Leaders of the Compressed Gas Association (CGA) and several major food and beverage trade groups recently sent a letter to US Vice President Mike Pence warning the federal government of a potential shortage of carbon dioxide (CO2) created by the COVID-19 pandemic. 

A CGA-led industry coalition – which includes the North American Meat Institute the National Cattleman’s Beef Association, the Brewers Association, and the National Pork Producers Council – warned lawmakers that interruptions to CO2 supply could impair food and beverage producers and other industries. The groups are asking the federal government for temporary emergency assistance to create incentives for companies to reopen manufacturing plants where CO2 is captured.  

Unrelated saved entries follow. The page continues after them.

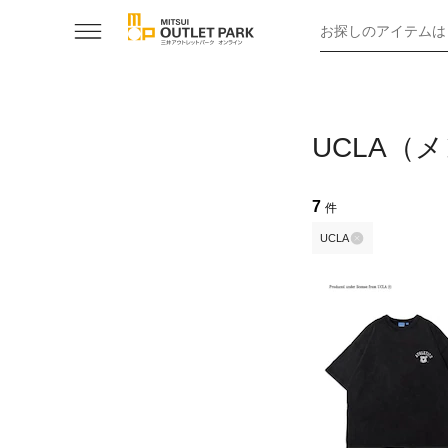
お探しのアイテムは
UCLA（
7
件
UCLA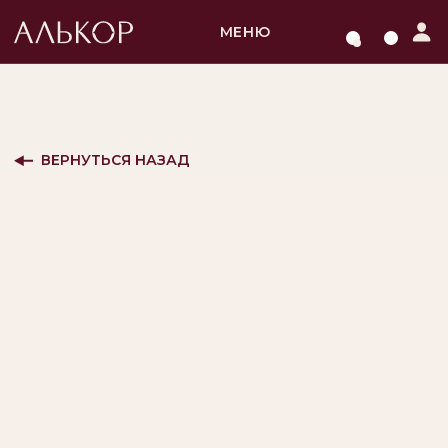
МЕНЮ
ВЕРНУТЬСЯ НАЗАД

“Many industrial manufacturers have already idled their plants due to diminished demand leading to a decrease in CO2 access for industrial gas suppliers,” the organizations wrote in the letter. “Thus, certain industrial gas companies have been forced to ration available CO2 products amongst essential business users, including food and beverage manufacturing plants”

US officials were warned that CO2 production of could drop by 50% by the middle of April If measures are not taken immediately to reopen shuttered production facilities, protect sites that are still in operation, and prevent further plant shutdowns. The authors said a number of “essential” industries like food processing, beverage production, chemical supply chains, and renewable fuel development are vulnerable to production interruptions if a CO2 shortage occurs.

“Without stable sources of CO2 across the nation, these food and beverage manufacturers will be unable to operate at capacity, leading to shortages for Americans of the important goods they depend on, especially during the COVID-19 crisis,” the letter said.